Ranil Wickremesinghe, der sich gern als unabhängiger Quereinsteiger präsentiert, entstammt ebenso dem (post-)kolonialen Polit-Adel wie alle UNP-Führer vor ihm. Er ist ein Neffe von Junius R. Jayawardene, des autokratischen Präsidenten, der sich 1978 die Verfassung auf den Leib schneidern ließ, die nun Wickremesinghes Macht gegenüber der Präsidentin beschränkt. Der 52jährige Rechtsanwalt führt die UNP seit 1994, als die LTTE nahezu die gesamte Führungsriege der Partei ermordet hatte.
Ob sich der Premier zukünftig gegen die Präsidentin wird durchsetzen können, ist insbesondere für erste Schritte hin zu einer Lösung des zwei Jahrzehnte alten Bürgerkriegs im Nordosten der Insel von Bedeutung. Wickremesinghe hat angekündigt, die Beilegung des Bürgerkriegs auch um den Preis einer weitgehenden Selbstverwaltung der Tamilen voranzutreiben, während Kumaratunga im Wahlkampf erklärt hatte, sich einer Autonomielösung zu widersetzen.
Unmittelbar nach seiner Amtsübernahme hat der Premier erste Schritte zur Wiederbelebung des Friedensprozesses eingeleitet: Militärposten im Nordosten sowie in der Hauptstadt Colombo wurden geräumt, Hilfssendungen auch in LTTE-Territorium ermöglicht. Bei seinem Antrittsbesuch in Delhi lotete Wickremesinghe Möglichkeiten einer indischen Vermittlung aus. Die LTTE hat erneut die Möglichkeit eines einseitigen Waffenstillstands angedeutet, sich allerdings noch nicht über mögliche Bedingungen geäußert. Ein Waffenstillstand gilt als Voraussetzung zur Aufnahme von Gesprächen. Als Knackpunkt hatten sich jedoch bisher die Vorbedingungen für Verhandlungen erwiesen: Die LTTE erwartet neben einer Waffenruhe auch, von der Regierung nicht länger als terroristische Gruppierung eingestuft zu werden.

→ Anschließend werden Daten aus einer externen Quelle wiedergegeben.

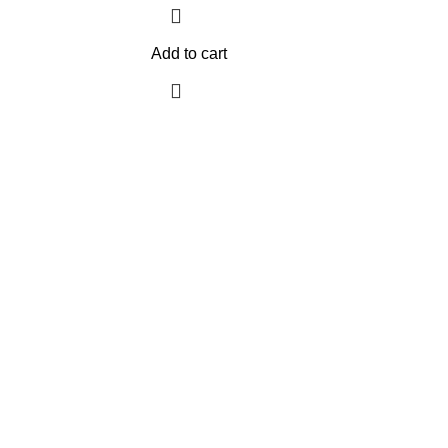
Add to cart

Der Bürgerkrieg hatte 1983 zwischen verschiedenen tamilischen Guerillaorganisationen – unter denen sich die LTTE schon bald in blutigen Auseinandersetzungen die Vorherrschaft erkämpfte – und den Regierungstruppen begonnen. Vorangegangen war eine jahrzehntelange Diskriminierung der einst überproportional im Staatsdienst vertretenen Tamilen und ihr konsequenter Ausschluss von staatlichen Verteilungsleistungen durch die von den singhalesischen Bevölkerungsmehrheit getragenen Regierungen von SLFP und UNP. In dem 18jährigen Krieg gelang es der LTTE zeitweise die nordöstliche Küstenregion und die größte tamilische Stadt Jaffna zu kontrollieren. Derzeit beherrscht die LTTE das nordöstliche Hinterland bis an die Bucht von Jaffna. Sie gilt auch den Vertretern gemäßigter Tamilenparteien – die jetzt erneut in der Regierung vertreten sind - als legitimer Vertreter tamilischer Interessen. Verschiedene Friedensinitiativen, maßgeblich von Erik Solheim, dem von der norwegischen Regierung entsandten Vermittler, vorangetrieben, waren bisher immer in einer erneuten Eskalation untergegangen, zuletzt in der gescheiterten Regierungsoffensive im Mai 2001, die mehrere hundert Menschenleben kostete. Weiterer Höhepunkt des diesjährigen Schlachtens war der LTTE-Anschlag auf einen Luftwaffenstützpunkt sowie den benachbarten internationalen Flughafen von Colombo, bei dem 22 Menschen getötet und 13 Flugzeuge gesprengt worden waren.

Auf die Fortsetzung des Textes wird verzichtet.